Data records
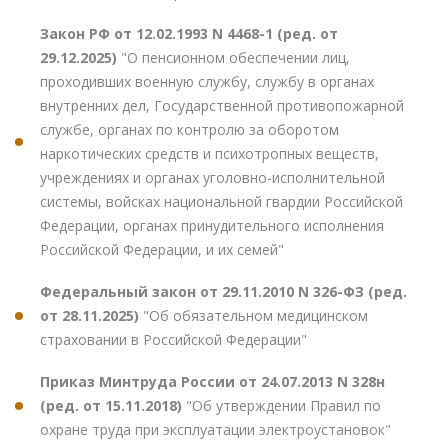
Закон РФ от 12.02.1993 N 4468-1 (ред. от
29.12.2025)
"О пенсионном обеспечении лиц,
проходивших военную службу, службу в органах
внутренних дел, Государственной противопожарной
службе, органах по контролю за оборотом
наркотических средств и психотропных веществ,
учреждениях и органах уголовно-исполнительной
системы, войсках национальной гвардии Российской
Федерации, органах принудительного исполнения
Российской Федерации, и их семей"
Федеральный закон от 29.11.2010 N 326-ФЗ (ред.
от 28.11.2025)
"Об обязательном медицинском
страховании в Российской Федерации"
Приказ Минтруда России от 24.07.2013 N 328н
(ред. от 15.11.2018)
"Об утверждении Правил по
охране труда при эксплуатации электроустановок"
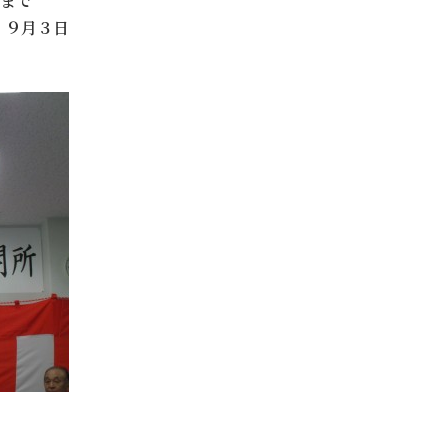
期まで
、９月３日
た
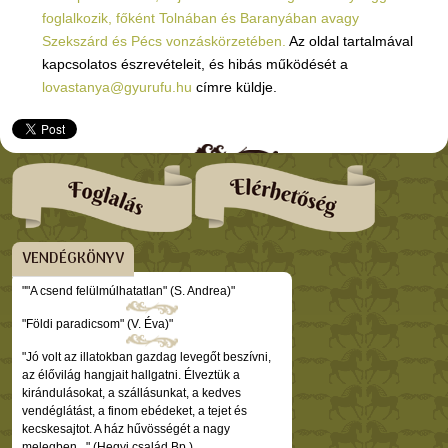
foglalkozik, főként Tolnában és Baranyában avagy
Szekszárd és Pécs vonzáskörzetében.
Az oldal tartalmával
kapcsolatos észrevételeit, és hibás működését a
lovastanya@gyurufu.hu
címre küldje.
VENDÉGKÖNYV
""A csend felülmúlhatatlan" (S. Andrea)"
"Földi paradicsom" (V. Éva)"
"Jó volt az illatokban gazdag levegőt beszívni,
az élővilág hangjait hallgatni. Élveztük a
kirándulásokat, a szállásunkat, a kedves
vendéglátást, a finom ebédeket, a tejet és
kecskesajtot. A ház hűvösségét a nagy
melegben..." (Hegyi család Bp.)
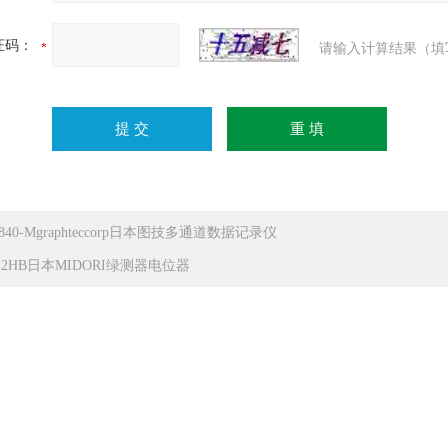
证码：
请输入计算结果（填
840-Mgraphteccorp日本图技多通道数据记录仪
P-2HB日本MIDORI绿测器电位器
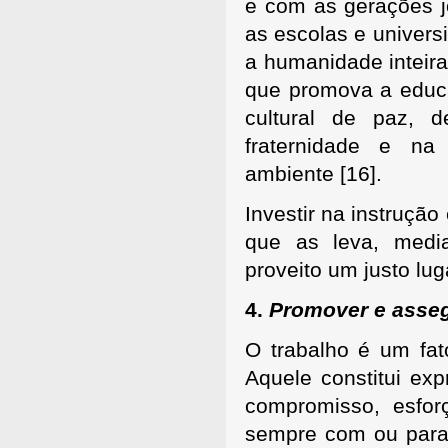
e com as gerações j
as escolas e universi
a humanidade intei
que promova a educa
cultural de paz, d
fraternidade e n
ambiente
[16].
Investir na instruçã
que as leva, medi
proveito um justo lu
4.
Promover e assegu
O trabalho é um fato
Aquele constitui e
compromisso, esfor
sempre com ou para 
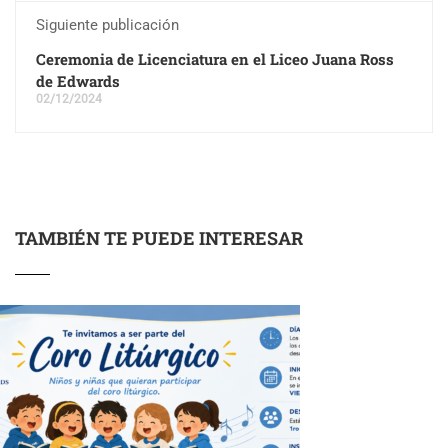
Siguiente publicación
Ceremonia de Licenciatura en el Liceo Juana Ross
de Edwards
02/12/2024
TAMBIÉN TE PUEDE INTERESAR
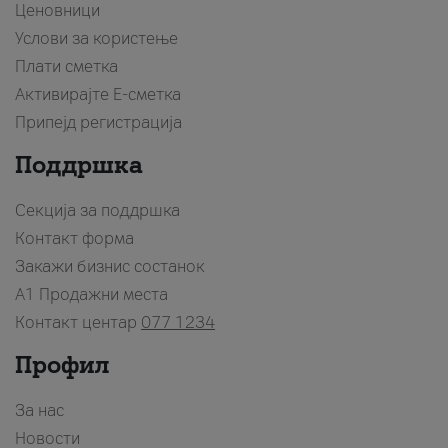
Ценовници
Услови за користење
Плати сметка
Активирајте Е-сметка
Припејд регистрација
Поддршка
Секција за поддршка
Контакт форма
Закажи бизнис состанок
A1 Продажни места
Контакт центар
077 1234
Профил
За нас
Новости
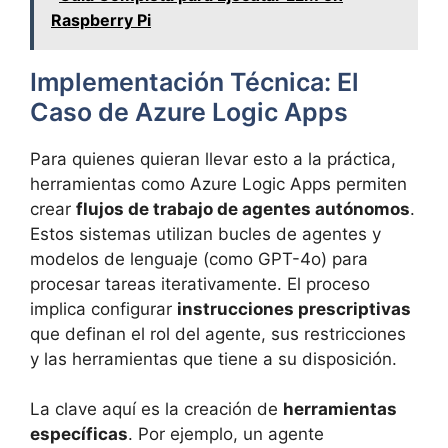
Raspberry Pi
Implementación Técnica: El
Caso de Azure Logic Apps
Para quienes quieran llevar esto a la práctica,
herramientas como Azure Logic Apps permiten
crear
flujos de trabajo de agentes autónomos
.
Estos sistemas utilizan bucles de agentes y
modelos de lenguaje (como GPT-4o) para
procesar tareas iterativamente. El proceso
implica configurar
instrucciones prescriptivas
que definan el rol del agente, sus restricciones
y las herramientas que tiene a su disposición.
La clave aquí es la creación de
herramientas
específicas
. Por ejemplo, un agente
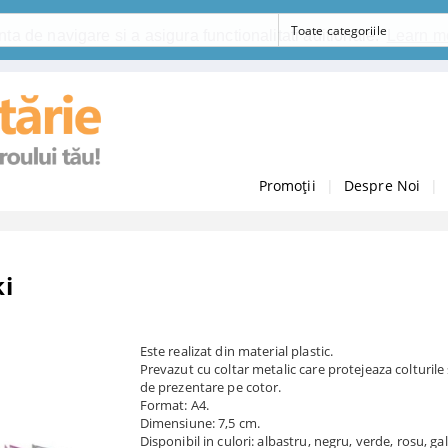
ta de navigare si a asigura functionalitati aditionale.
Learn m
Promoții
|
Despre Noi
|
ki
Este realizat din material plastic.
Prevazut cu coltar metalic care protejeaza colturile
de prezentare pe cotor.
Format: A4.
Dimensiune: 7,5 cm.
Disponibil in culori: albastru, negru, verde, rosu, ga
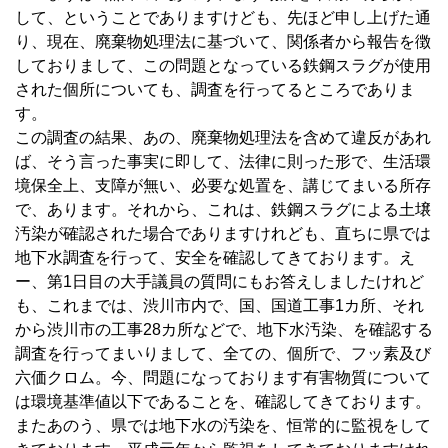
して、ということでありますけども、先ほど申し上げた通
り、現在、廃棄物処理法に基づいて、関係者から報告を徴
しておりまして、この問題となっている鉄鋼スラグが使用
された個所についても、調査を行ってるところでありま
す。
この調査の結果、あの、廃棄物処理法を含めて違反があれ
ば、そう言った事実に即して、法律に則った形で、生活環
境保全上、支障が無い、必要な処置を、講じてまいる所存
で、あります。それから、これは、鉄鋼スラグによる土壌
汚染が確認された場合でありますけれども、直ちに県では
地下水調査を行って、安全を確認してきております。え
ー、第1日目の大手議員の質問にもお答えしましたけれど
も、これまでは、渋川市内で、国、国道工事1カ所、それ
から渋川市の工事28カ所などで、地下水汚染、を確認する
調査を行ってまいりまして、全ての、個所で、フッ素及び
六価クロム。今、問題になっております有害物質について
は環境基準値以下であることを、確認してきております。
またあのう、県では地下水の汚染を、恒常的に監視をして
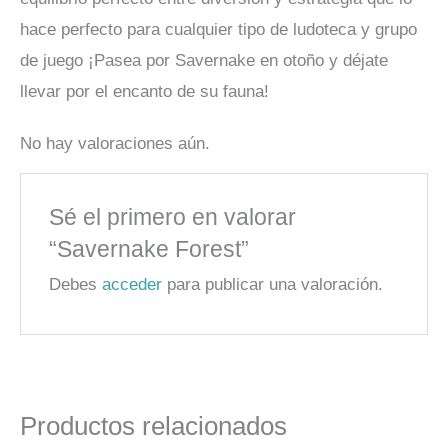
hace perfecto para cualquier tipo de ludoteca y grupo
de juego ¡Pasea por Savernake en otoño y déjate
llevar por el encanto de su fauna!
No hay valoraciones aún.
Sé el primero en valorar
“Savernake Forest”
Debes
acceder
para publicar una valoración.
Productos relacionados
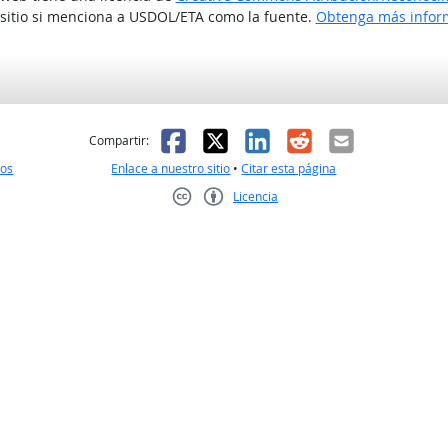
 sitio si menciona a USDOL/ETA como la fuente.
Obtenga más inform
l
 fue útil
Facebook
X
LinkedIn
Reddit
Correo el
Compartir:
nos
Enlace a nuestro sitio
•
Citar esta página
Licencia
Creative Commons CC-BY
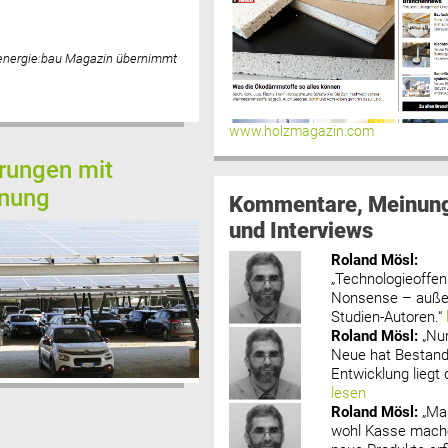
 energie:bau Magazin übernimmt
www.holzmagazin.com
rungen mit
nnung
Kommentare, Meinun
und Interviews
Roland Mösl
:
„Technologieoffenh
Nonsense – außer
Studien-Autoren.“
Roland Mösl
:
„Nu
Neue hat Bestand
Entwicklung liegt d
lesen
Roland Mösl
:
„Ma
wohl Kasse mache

▶ _WHAT THE EXERCISE ASKS_
All of the data must be repeated exactly, except for the pictures.

▶ _EXERCISE RESULT_
Закон РФ от 12.02.1993 N 4468-1 (ред. от
29.12.2025)
"О пенсионном обеспечении лиц,
проходивших военную службу, службу в органах
внутренних дел, Государственной противопожарной
службе, органах по контролю за оборотом
наркотических средств и психотропных веществ,
учреждениях и органах уголовно-исполнительной
системы, войсках национальной гвардии Российской
Федерации, органах принудительного исполнения
Российской Федерации, и их семей"
Федеральный закон от 29.11.2010 N 326-ФЗ (ред.
от 28.11.2025)
"Об обязательном медицинском
страховании в Российской Федерации"
Приказ Минтруда России от 24.07.2013 N 328н
(ред. от 15.11.2018)
"Об утверждении Правил по
охране труда при эксплуатации электроустановок"
期まで
、９月３日
た
foglalkozik, főként Tolnában és Baranyában avagy
Szekszárd és Pécs vonzáskörzetében.
Az oldal tartalmával
kapcsolatos észrevételeit, és hibás működését a
lovastanya@gyurufu.hu
címre küldje.
VENDÉGKÖNYV
""A csend felülmúlhatatlan" (S. Andrea)"
"Földi paradicsom" (V. Éva)"
"Jó volt az illatokban gazdag levegőt beszívni,
az élővilág hangjait hallgatni. Élveztük a
kirándulásokat, a szállásunkat, a kedves
vendéglátást, a finom ebédeket, a tejet és
kecskesajtot. A ház hűvösségét a nagy
melegben..." (Hegyi család Bp.)
证码：
请输入计算结果（填
840-Mgraphteccorp日本图技多通道数据记录仪
P-2HB日本MIDORI绿测器电位器
e com as gerações j
as escolas e universi
a humanidade intei
que promova a educa
cultural de paz, d
fraternidade e n
ambiente
[16].
Investir na instruçã
que as leva, medi
proveito um justo lu
4.
Promover e assegu
O trabalho é um fato
Aquele constitui e
compromisso, esfor
sempre com ou para 
Siguiente publicación
Ceremonia de Licenciatura en el Liceo Juana Ross
de Edwards
02/12/2024
TAMBIÉN TE PUEDE INTERESAR
Ценовници
Услови за користење
Плати сметка
Активирајте Е-сметка
Припејд регистрација
Поддршка
Секција за поддршка
Контакт форма
Закажи бизнис состанок
A1 Продажни места
Контакт центар
077 1234
Профил
За нас
Новости
Raspberry Pi
Implementación Técnica: El
Caso de Azure Logic Apps
Para quienes quieran llevar esto a la práctica,
herramientas como Azure Logic Apps permiten
crear
flujos de trabajo de agentes autónomos
.
Estos sistemas utilizan bucles de agentes y
modelos de lenguaje (como GPT-4o) para
procesar tareas iterativamente. El proceso
implica configurar
instrucciones prescriptivas
que definan el rol del agente, sus restricciones
y las herramientas que tiene a su disposición.
La clave aquí es la creación de
herramientas
específicas
. Por ejemplo, un agente
ta de navigare si a asigura functionalitati aditionale.
Learn m
Promoții
|
Despre Noi
|
ki
Este realizat din material plastic.
Prevazut cu coltar metalic care protejeaza colturile
de prezentare pe cotor.
Format: A4.
Dimensiune: 7,5 cm.
Disponibil in culori: albastru, negru, verde, rosu, ga
して、ということでありますけども、先ほど申し上げた通
り、現在、廃棄物処理法に基づいて、関係者から報告を徴
しておりまして、この問題となっている鉄鋼スラグが使用
された個所についても、調査を行ってるところでありま
す。
この調査の結果、あの、廃棄物処理法を含めて違反があれ
ば、そう言った事実に即して、法律に則った形で、生活環
境保全上、支障が無い、必要な処置を、講じてまいる所存
で、あります。それから、これは、鉄鋼スラグによる土壌
汚染が確認された場合でありますけれども、直ちに県では
地下水調査を行って、安全を確認してきております。え
ー、第1日目の大手議員の質問にもお答えしましたけれど
も、これまでは、渋川市内で、国、国道工事1カ所、それ
から渋川市の工事28カ所などで、地下水汚染、を確認する
調査を行ってまいりまして、全ての、個所で、フッ素及び
六価クロム。今、問題になっております有害物質について
は環境基準値以下であることを、確認してきております。
またあのう、県では地下水の汚染を、恒常的に監視をして
hace perfecto para cualquier tipo de ludoteca y grupo
de juego ¡Pasea por Savernake en otoño y déjate
llevar por el encanto de su fauna!
No hay valoraciones aún.
Sé el primero en valorar
“Savernake Forest”
Debes
acceder
para publicar una valoración.
Productos relacionados
 sitio si menciona a USDOL/ETA como la fuente.
Obtenga más inform
l
 fue útil
Facebook
X
LinkedIn
Reddit
Correo el
Compartir:
nos
Enlace a nuestro sitio
•
Citar esta página
Licencia
Creative Commons CC-BY
 energie:bau Magazin übernimmt
www.holzmagazin.com
rungen mit
nnung
Kommentare, Meinun
und Interviews
Roland Mösl
:
„Technologieoffenh
Nonsense – außer
Studien-Autoren.“
Roland Mösl
:
„Nu
Neue hat Bestand
Entwicklung liegt d
lesen
Roland Mösl
:
„Ma
wohl Kasse mache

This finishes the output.